As the UK construction sector continues to ride the pandemic wave, offsite methods of construction will be seen as a way to encourage greater efficiency and higher productivity across the industry in a post-COVID world. Traditional building processes will remain but if we can rethink the way we design, engineer and construct buildings, it will go some way to deliver projects quicker, better and with a greater degree of precision. Jemma Ison of IG Masonry Support makes the case for the modular, offsite manufacture of products such as brick slip soffit systems as a way to give architects full design flexibility whilst helping the industry to respond to its needs and economic conditions going forward.
Offsite manufacturing – or modular construction – has come a long way since the post-war prefabs of the 1940s and 50s.
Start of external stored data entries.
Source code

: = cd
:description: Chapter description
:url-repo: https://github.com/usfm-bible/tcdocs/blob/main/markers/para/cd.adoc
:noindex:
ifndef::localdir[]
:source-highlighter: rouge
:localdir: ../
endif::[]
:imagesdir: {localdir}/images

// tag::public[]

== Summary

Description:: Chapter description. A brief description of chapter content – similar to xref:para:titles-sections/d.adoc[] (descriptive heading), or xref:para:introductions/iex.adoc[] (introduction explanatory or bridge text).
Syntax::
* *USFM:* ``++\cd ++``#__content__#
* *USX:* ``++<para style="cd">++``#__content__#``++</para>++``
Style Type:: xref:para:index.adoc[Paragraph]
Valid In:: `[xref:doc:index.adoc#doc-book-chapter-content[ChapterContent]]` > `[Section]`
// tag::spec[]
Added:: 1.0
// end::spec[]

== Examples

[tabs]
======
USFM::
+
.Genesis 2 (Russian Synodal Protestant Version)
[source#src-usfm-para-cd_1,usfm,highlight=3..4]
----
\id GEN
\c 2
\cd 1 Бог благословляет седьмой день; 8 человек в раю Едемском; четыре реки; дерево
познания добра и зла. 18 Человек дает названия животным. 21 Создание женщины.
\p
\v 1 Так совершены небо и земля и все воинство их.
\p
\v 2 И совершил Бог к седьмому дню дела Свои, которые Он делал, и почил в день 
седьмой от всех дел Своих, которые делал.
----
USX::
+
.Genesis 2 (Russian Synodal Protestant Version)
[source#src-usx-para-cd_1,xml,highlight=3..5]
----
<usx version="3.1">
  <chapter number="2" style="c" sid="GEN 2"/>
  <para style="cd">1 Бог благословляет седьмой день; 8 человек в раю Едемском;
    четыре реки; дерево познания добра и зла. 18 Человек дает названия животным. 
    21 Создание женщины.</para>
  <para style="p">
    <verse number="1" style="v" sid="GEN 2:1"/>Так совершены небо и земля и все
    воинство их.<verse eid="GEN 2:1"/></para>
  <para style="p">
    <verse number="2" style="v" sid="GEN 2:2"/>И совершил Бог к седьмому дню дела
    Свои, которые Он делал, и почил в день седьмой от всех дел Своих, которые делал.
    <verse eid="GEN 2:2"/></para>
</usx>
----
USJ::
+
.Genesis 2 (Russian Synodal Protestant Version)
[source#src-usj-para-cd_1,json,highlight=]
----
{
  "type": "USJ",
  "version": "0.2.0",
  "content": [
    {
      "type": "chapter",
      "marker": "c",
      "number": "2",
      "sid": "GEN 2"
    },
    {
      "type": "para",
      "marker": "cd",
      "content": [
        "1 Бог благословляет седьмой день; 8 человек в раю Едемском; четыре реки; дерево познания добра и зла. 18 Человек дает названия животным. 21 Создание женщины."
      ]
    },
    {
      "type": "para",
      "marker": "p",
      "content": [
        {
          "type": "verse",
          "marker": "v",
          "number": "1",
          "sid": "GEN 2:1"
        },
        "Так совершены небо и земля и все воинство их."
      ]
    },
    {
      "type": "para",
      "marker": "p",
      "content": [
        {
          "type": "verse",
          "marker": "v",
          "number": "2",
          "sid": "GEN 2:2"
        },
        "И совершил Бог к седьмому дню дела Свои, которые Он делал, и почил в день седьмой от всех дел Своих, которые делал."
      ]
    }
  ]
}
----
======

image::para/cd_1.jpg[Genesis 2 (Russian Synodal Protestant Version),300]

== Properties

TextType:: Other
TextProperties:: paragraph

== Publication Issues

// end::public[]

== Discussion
The development of new technologies that facilitate freedom of design are welcome news for architects. Aspirational aesthetics can be achieved by utilising the latest techniques in offsite manufacturing, particularly in terms of complex brick features. With offsite methods, architects can create intricate brickwork designs that are guaranteed to translate onsite.
As well as offering a high-spec translation, offsite methods ensure the same quality finish every time. The entrance façade of Hendrick’s Gin Palace in Girvan, ScotIand, saw the design and manufacture of five soaring corbelled brick slip feature arches with intricate bond patterns. In total ten arches featuring on the front elevation were successfully manufactured to the same quality finish in factory-controlled conditions and fitted seamlessly with the brickwork onsite. Internally three deep soffit arches were also manufactured offsite and then supplied to site. The same levels of consistency and quality were essential on the Defence and National Rehabilitation Centre (DNRC) project. Over 1000 brick slip feature arches and just under 3km of offsite cornice were manufactured and designed. It would have been a time-consuming, highly-skilled task to create arches and cornice using traditional methods onsite, but offsite solutions enabled the creation of identical arches of various designs and cornice detail that would achieve the architect’s desired aesthetic.
The uniformity that was essential to these projects can run the risk of being compromised if traditional trades are employed. However, with modular construction this replication simply isn’t an issue. Taking the construction of complex brick features offsite into factory-controlled conditions drives the level of quality and consistency that is needed to achieve architectural excellence. Where barriers to creativity are unwanted, offsite construction is a worthy solution.
Addressing the skill shortage
Rethinking the way we design, engineer and construct buildings will help deliver projects quicker, better and with a greater degree of precision. Building better with these modern methods of construction plays a part in plugging the skills gap by reducing onsite labour whilst addressing the high demand for new buildings. In recent years the UK has fallen behind its European neighbours by depending on skilled trades at the expense of any mechanised processes or components that reduce site working. Offsite manufacture provides better working conditions for workers, reduces build schedules and improves environmental performance in the construction process.
The design possibilities which offsite manufacturing offers can, often, reach further than the capabilities of traditional build processes. Whilst conventional methods are still essential to the industry, on some large-scale developments it simply isn’t feasible cost-wise to use highly-skilled craftspeople. Besides, if cost isn’t an issue it might be hard to find these experts; due to the skills shortage they are becoming harder to locate. Yet, with offsite methods this gap can be filled.
In an industry where safety is essential, there should be a collective obligation to select building methods which control risk and assure quality. Architects are well-versed on the heaviness and complexity of installing traditional brickwork and systems, especially on large commercial developments and high-rise buildings. Here, architects not only have a responsibility to ensure a design translates onto site. An architect’s design choices have ripple effects throughout a project. It is why it is highly important for them to select methods of construction which keep the likelihood of risk to an absolute minimum.
Offsite manufacturing is a potential solution to mitigating risk. With prefabricated products everything is fixed in a factory-controlled environment where quality is guaranteed every time. When it comes to installation, architects can rest assured that their design will be installed quickly with reduced risk.
No matter how ambitious the design, these easy-to-install solutions can deliver significant reductions in installation time by up to 90%. Any higher initial costs can be offset by saving time and money in terms of labour. A quality finish that meets the required aesthetics and blends seamlessly with the surrounding brickwork can also be achieved.
Offering endless creative scope for architects and hitting the mark on quality, offsite manufacturing is a construction process that is here to stay. Although prefabrication is a method which has at times been hindered by its own outdated reputation, the norm is changing and fast. This resurgence is characterised by limitless design possibility. Offsite manufacturing is now synonymous with the ever-elusive quality control, ensuring the same, grade A finish can be translated onsite and achieved every time.